Urzędnicy amerykańscy i kanadyjscy twierdzą, że nadal próbują ustalić, co spowodowało, że izraelskie wojsko zabrało kanadyjskich obywateli z ich domów w Strefie Gazy.
„Szczerze mówiąc, boimy się o ich życie” – powiedział Khalil Alagha, szwagier jednego z trzech zaginionych Kanadyjczyków. Członkowie rodziny Alagha twierdzą, że Ahmed Alagha i jego dwaj synowie zostali zatrzymani w zeszłym tygodniu przez siły izraelskie.

Izraelskie wojsko potwierdziło w rozmowie z Canadian Press, że aresztowało co najmniej dwie osoby, ale w poniedziałek nie podało całkowitej liczby osób ani nie podała oficjalnych wyjaśnień, dlaczego są one przetrzymywane.

Ahmed urodził się w Kuwejcie, a pod koniec lat 90. przeniósł się do Toronto. To tam urodzili się jego synowie Borak (18 lat) i Haszem (20 lat) – poinformował w poniedziałek jego szwagier. Rodzina ostatecznie przeniosła się na Bliski Wschód.

PONIŻEJ KONTYNUACJA TEKSTU

Khalil i jego kuzynka Yasmeen Elagha przekazali, że wszyscy trzej mężczyźni mają obywatelstwo kanadyjskie i że zostali porwani przez siły izraelskie wcześnie rano w czwartek. Elagha powiedziała, że ​​Borak i Hashem również są obywatelami amerykańskimi.

Jak podała rodzina w sumie zabrano około 20 osób. Elagha określiła ich jako zakładników, a nie zatrzymanych, twierdząc, że rodzinie nie powiedziano, dlaczego zostali zabrani ani gdzie są przetrzymywani. Oboje kuzyni powiedzieli, że trójka młodszego rodzeństwa Boraka i Hashema, którzy również są obywatelami Kanady, a także ich matka Samar, która ma stałe miejsce zamieszkania w Kanadzie, nie zostali zabrani.

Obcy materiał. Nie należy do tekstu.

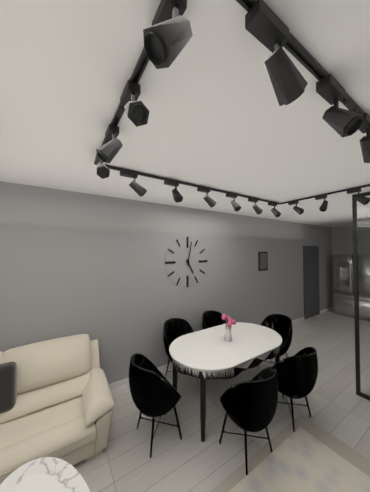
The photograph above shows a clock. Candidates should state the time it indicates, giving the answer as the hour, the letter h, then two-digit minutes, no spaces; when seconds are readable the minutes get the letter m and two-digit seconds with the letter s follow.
5h02
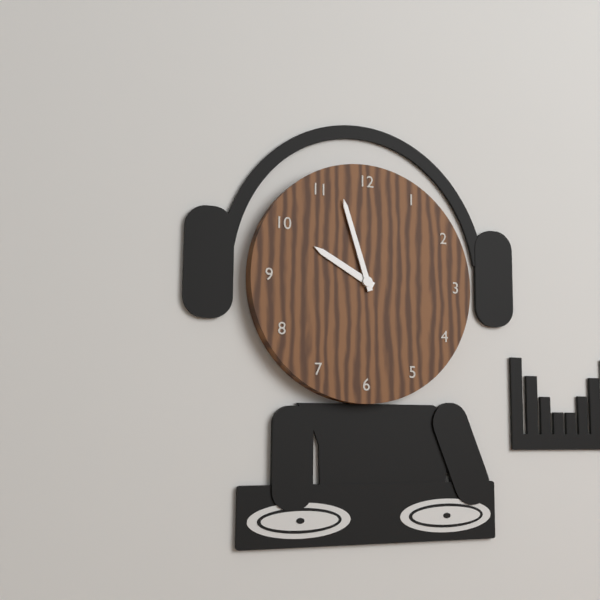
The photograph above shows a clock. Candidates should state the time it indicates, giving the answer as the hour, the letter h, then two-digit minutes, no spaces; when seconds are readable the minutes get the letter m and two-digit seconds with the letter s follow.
9h57
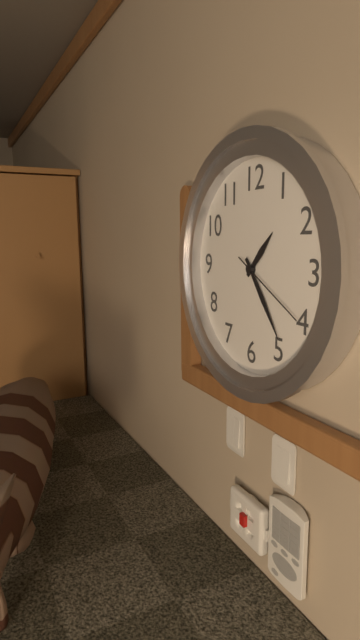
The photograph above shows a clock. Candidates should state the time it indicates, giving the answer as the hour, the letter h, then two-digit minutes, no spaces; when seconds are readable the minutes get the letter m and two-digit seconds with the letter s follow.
1h24m20s
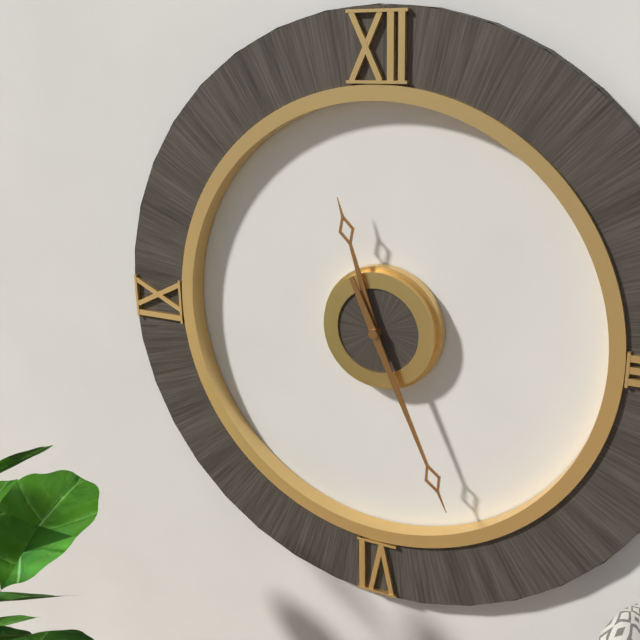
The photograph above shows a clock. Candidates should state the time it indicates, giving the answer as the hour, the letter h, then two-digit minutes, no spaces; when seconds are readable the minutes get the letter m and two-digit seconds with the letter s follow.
11h26
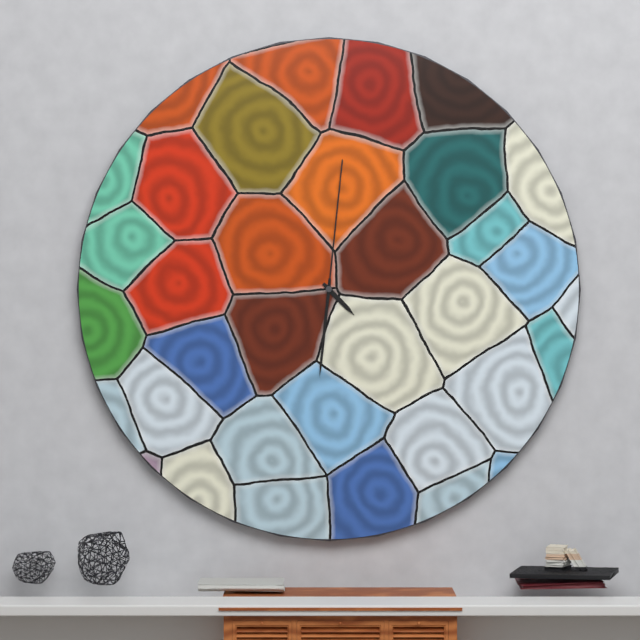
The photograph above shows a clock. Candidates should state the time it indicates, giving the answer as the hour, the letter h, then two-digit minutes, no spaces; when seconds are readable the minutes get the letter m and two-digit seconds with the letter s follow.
4h31m01s
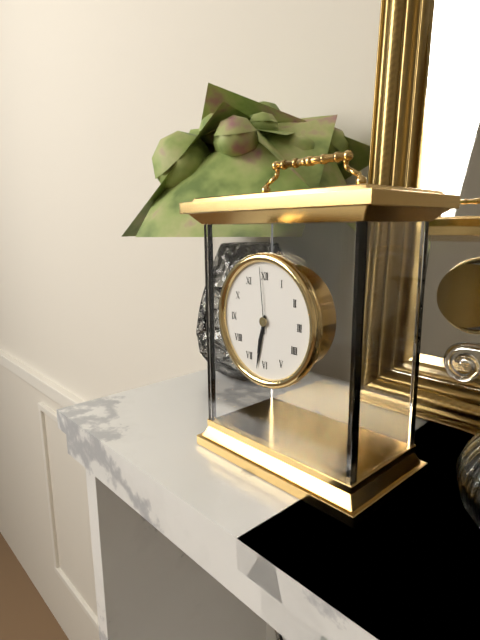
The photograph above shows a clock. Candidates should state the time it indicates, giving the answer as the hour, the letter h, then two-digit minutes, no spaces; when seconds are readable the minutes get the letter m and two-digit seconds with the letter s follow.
6h32m59s
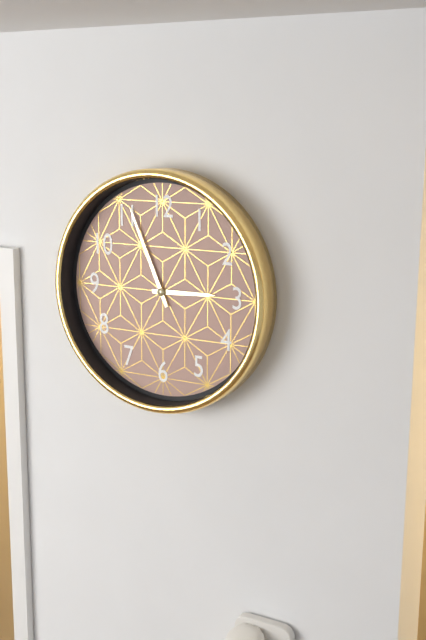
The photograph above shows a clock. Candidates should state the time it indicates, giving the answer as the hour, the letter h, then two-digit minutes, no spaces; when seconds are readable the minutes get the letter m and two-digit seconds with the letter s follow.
2h56
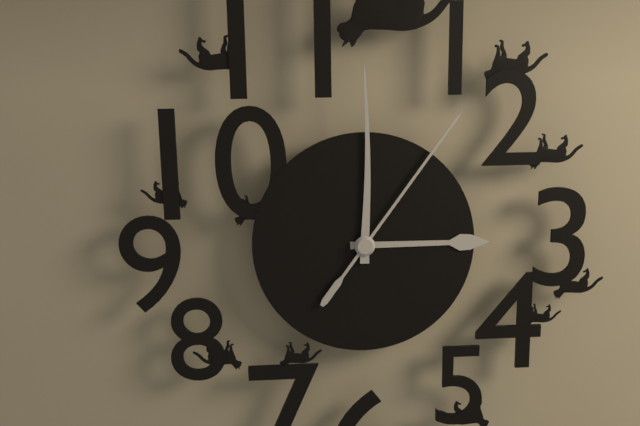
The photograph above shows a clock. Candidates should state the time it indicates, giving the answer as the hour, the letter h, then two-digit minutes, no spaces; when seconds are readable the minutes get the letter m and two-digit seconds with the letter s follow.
3h00m06s
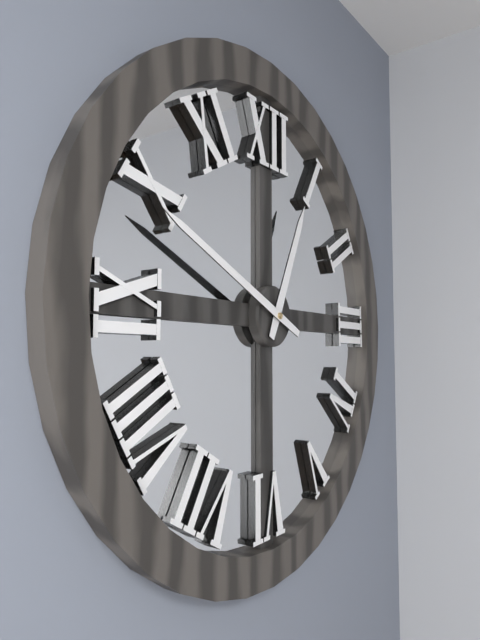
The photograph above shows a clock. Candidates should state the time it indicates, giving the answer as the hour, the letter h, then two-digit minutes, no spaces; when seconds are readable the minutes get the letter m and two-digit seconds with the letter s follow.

Obydwaj powiedzieli, że siły izraelskie wkroczyły do ​​domu rodzinnego we wspólnocie al-Muwasi, w pobliżu miasta Khan Younis  w czwartek około 5 rano czasu Gazy.

Trzej mężczyźni, wraz z niepełnosprawnym umysłowo wujkiem i dwoma innymi dorosłymi krewnymi płci męskiej zostali zabrani przez Izraelczyków i nadal uznawani są za zaginionych.

Izraelscy żołnierze związali i zawiązali oczy członkom rodziny, kobiety i dzieci i umieścili je poza domem. Khalil powiedział, że później znaleźli ich sąsiedzi i wypuścili.

Izrael zmienił w grudniu zeszłego roku ustawę o przetrzymywaniu nielegalnych bojowników, zabraniając osadzonym spotykania się z prawnikami przez miesiąc i umożliwiając dyrektorom więzień przedłużenie tego okresu do 75 dni.

Środek ten stosowany jest wobec osób schwytanych w Gazie, w tym według doniesień wobec 82-letniej kobiety z Gazy cierpiącej na chorobę Alzheimera.

Rzecznik Departamentu Stanu USA Matthew Miller zapytany w poniedziałek, czy amerykańscy urzędnicy konsularni spotkali się z zatrzymanymi, powiedział, że amerykańscy urzędnicy „nie mają jasności co do sytuacji” i zwracają się do izraelskiego rządu o więcej informacji.

Minister spraw zagranicznych Mélanie Joly powiedziała, że ​​poruszyła tę sprawę ze swoim izraelskim odpowiednikiem, a także izraelskim oddziałem wojskowym działającym w Gazie.

„To dla nas najwyższy priorytet” – powiedziała w poniedziałek na Wzgórzu Parlamentarnym.

Dodała, że ​​sekretarz parlamentu Pam Damoff „była w kontakcie z rodziną”.

Joly dodała, że ​​nałożony przez izraelskiego premiera Benjamina Netanjahu wymóg ewakuacji Palestyńczyków z miasta Rafah w południowej Gazie przed kolejnymi atakami wojskowymi nie ma sensu, ponieważ całe terytorium jest niebezpieczne, a sąsiadujący z nim Egipt wzmocnił swoją granicę.

„To, o co prosi ich rząd Netanjahu, czyli o ponowne opuszczenie kraju, jest nie do przyjęcia, ponieważ nie mają dokąd pójść.”.